A $10 million lawsuit occurring in Florida currently is rooted in the question, “should a man with dementia be able to file for divorce?”
The man with dementia, who is worth more than $10 million, is caught in the middle between his children and wife. The man decided to divorce his wife, but the wife is fighting against the divorce, claiming the man is happy and doesn’t realize what he is doing. If the divorce is granted, the wife will walk away from the marriage with none of the man’s wealth, according to the prenuptial agreement, and the children will inherit the $10 million estate when the 87 year old unfortunately passes away.
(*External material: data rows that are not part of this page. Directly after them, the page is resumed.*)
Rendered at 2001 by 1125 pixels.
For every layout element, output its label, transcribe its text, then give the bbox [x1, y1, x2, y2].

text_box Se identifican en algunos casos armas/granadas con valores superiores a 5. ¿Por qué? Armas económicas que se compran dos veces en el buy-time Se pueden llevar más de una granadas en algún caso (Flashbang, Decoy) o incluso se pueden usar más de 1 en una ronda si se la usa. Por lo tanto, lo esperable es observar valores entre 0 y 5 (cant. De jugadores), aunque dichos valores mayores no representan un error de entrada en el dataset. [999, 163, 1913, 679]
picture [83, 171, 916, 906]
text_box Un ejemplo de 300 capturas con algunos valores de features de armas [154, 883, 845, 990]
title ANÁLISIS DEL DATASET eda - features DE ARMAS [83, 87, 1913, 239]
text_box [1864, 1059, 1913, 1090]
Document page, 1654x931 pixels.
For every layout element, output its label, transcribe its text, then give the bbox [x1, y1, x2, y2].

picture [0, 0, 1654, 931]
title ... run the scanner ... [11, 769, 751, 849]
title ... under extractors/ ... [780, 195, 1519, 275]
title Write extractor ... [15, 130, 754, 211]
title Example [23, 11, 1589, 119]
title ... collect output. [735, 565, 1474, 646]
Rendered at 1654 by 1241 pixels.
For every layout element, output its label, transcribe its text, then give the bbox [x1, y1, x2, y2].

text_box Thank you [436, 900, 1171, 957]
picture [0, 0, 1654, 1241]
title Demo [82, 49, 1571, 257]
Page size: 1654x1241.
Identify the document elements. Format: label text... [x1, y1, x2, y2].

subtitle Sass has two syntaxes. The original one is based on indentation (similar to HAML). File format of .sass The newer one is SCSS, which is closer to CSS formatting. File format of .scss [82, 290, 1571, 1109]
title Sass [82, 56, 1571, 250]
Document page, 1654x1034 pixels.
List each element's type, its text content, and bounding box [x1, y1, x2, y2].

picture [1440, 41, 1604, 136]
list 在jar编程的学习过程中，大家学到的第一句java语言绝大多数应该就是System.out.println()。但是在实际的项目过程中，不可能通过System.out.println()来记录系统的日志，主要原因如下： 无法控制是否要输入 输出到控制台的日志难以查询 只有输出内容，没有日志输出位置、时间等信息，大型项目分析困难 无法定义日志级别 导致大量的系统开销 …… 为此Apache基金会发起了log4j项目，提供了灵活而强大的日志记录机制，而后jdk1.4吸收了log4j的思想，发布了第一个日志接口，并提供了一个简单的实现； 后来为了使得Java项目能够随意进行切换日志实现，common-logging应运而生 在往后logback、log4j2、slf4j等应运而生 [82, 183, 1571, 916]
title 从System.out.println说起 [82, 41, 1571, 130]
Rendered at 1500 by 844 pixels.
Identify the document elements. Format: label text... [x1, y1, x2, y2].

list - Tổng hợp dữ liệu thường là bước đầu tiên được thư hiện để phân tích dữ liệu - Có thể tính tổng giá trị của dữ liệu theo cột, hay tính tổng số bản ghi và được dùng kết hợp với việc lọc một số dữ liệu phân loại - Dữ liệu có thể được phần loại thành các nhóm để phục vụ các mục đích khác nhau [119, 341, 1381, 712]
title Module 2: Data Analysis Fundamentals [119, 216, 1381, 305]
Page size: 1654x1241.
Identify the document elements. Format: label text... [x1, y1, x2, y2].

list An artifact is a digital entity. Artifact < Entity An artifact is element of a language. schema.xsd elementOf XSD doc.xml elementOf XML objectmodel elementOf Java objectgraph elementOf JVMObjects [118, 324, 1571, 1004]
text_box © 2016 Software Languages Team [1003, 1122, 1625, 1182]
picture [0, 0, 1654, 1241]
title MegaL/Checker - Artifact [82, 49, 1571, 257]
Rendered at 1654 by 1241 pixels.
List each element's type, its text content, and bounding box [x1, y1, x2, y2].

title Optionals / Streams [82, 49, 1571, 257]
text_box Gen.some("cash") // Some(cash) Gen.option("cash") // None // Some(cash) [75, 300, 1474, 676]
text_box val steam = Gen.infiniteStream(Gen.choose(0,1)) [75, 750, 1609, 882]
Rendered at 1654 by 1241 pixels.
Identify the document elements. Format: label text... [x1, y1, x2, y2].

The lawsuit involves whether the man would maintain control over his decisions, or be determined mentally incompetent. If declared mentally incompetent, the man cannot divorce for three years, according to Florida law. If not, he will maintain his right to divorce.
The man’s son states the father declared the wife makes him miserable and he wants out of the marriage. The wife accuses the son of seeking his father’s estate, with no honest concern about his father’s happiness. The case circles around accusations of pure greed from both sides.
The ultimate question in this case is whether a man with dementia is able to file for divorce. Those involved in the case wonder if the man is capable of such a decision when he seems, so far, to be manipulated by those around him. The wife has been living separately of the couple’s main home, as per the husband’s decision, but she resides in one of their other properties until an official decision is reached.
The ruling in this case may set some standards for other divorce cases where one party is mentally ill. How will the state draw the line on when a person can and cannot make their own decisions regarding divorce?